Sully is a male Western Screech Owl (Megascops kennicottii) who came to the WSU Veterinary Teaching Hospital in September of 2009. He had an injury to his right wing, most likely caused by a collision with a car. The wing was dislocated at the shoulder, effectively permanently immobilizing it. Since Sully no longer has the use of that wing, he is unable to fly and is not releasable.
There are 3 types of screech owl in the United States. The Western Screech Owl – found West of the Rocky Mountains, the Eastern Screech Owl (Megascops asio) – found East of the Rocky Mountains, and the Whiskered Screech Owl (Megascops trichopsis) – found in the Southwestern states and Mexico. The Eastern screech owl is similar in color and size to the Western, but the Western has a much darker bill color. The Whiskered screech owl is smaller than the other two and has an orange tinge to its eye color (the others have yellow eyes). The screech owls have color patterns that allow them to blend in perfectly with the trees in their environment. They also all have “ear tufts” on the top of their head (like the Great Horned Owl) which have nothing to do with ears, but are actually just longer feathers that can be raised or lowered. Contrary to their names, screech owls don’t screech. Instead they have a trilling "hoo-hoo-hoo" that often starts out slower then speeds up – kind of like a bouncing ball. Sully is one of the most vocal birds in the club, and greets everyone with a demanding "Whooo!?".
Western screech owls live in riparian zones (the green, vegetated areas on each side of streams and rivers) or urban/suburban areas with mixed coniferous and deciduous trees. They are cavity nesters, nesting in tree hollows or nesting boxes.
Screech owls are (primarily) nocturnal and hunt mostly small rodents like mice. However, they are opportunistic and will also hunt amphibians, reptiles, small fish, insects, bats and small birds.
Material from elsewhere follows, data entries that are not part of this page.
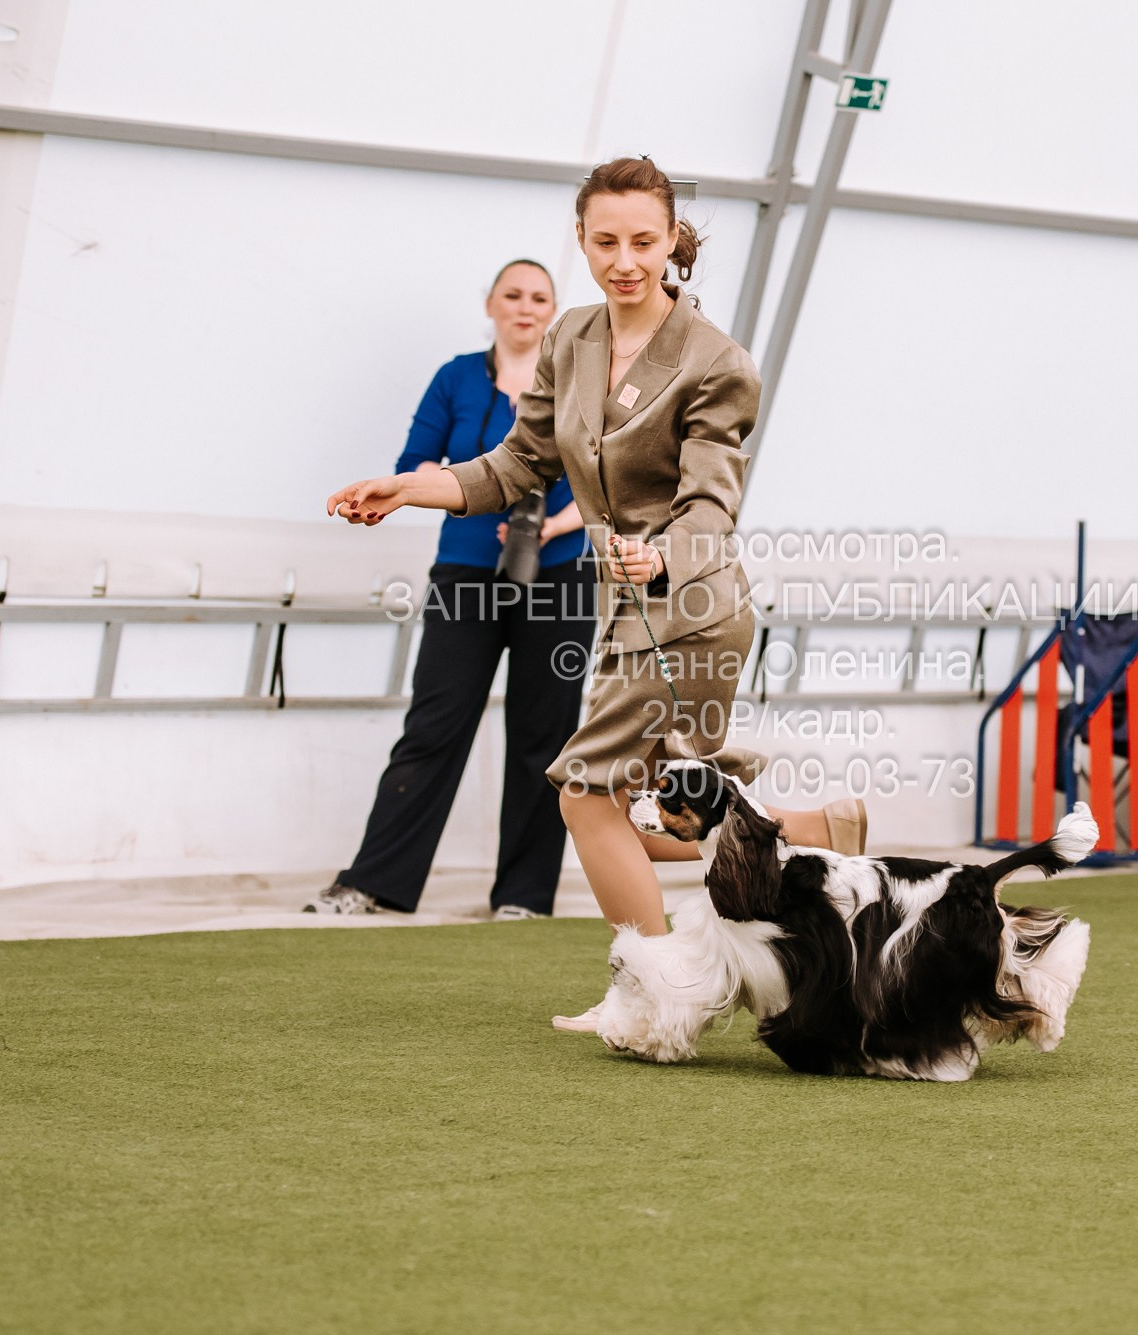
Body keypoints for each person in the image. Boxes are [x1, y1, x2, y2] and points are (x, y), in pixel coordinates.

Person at [325, 156, 867, 1022]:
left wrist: (658, 555)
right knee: (654, 807)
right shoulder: (571, 338)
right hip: (627, 612)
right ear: (580, 239)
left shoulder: (717, 362)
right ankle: (816, 832)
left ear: (670, 242)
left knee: (584, 791)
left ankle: (662, 994)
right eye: (605, 240)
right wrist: (409, 489)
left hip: (690, 607)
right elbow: (517, 464)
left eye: (643, 241)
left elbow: (709, 502)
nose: (624, 259)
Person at [306, 260, 596, 920]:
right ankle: (371, 882)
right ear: (491, 303)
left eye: (539, 297)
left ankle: (523, 897)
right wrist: (452, 483)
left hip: (562, 573)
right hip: (466, 572)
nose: (525, 307)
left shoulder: (581, 377)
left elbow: (607, 482)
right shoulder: (457, 377)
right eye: (512, 295)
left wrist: (550, 525)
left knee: (544, 736)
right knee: (434, 723)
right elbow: (415, 466)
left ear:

Like all owls, they have a facial disk consisting of stiff feathers around the beak and eyes that direct sound back to their asymmetrically placed ears (the left is more up and forward and the right is down and back). This adaptation allows owls to locate prey by triangulating the source of a sound. Some owls rely more on sound than others. The screech owl has very large eyes in proportion to its facial disk. This tells you that they actually depend more on their vision for locating prey (although hearing is still important). Owls with a larger, more defined facial disk would likely depend more on their hearing (for example, the barn owl).
All owls have several characteristics that make them unique among raptors. For example, the front edge of their flight feathers is serrated like a bread knife. This breaks up air turbulence and allows them to fly completely silently. There are two purposes for this – for one, owls do not want their prey to hear them coming. The second reason is that owls depend so much on their hearing that any noise from their wings would hinder their hunting ability.
Another characteristic of owls is the large size of their eyes. They are so large, in fact, that there is no space for extrinsic muscles to move the eyes. As a result, there is a bony ring around each eye that fixes them in place. While humans and most mammals can look to the left and right with their eyes without turning the head, owls cannot. To compensate for the lack of eye movement, owls have twice as many vertebrae in their neck as mammals – we have 7, they have 14. This allows them to turn their head completely backwards – and beyond! While they cannot rotate their head 360 degrees in each direction as many people believe, they can rotate it about 270 degrees each way. Because of the large number of vertebrae, owls can also extend their neck way up to stand taller.
Owls also have unique feet relative to most other raptors. Instead of standing with three toes in front and one toe pointing backwards (known as the anisodactyl arrangement), they stand with two toes forward, and two pointing backwards (known as a zygodactyl arrangement). However, while hunting, owls have the ability to rotate their third toe forward into an anisodactyl arrangement.
Unlike other raptors, owls have no crop for food storage. They often swallow their food whole or in large chunks, and it goes directly to the stomach. In the stomach, a pellet (or cast) is formed from fur, bones, and other indigestible material. The pellet is then regurgitated 10 or more hours later. Larger owl pellets can be easily dissected to find the bones of their most recent prey.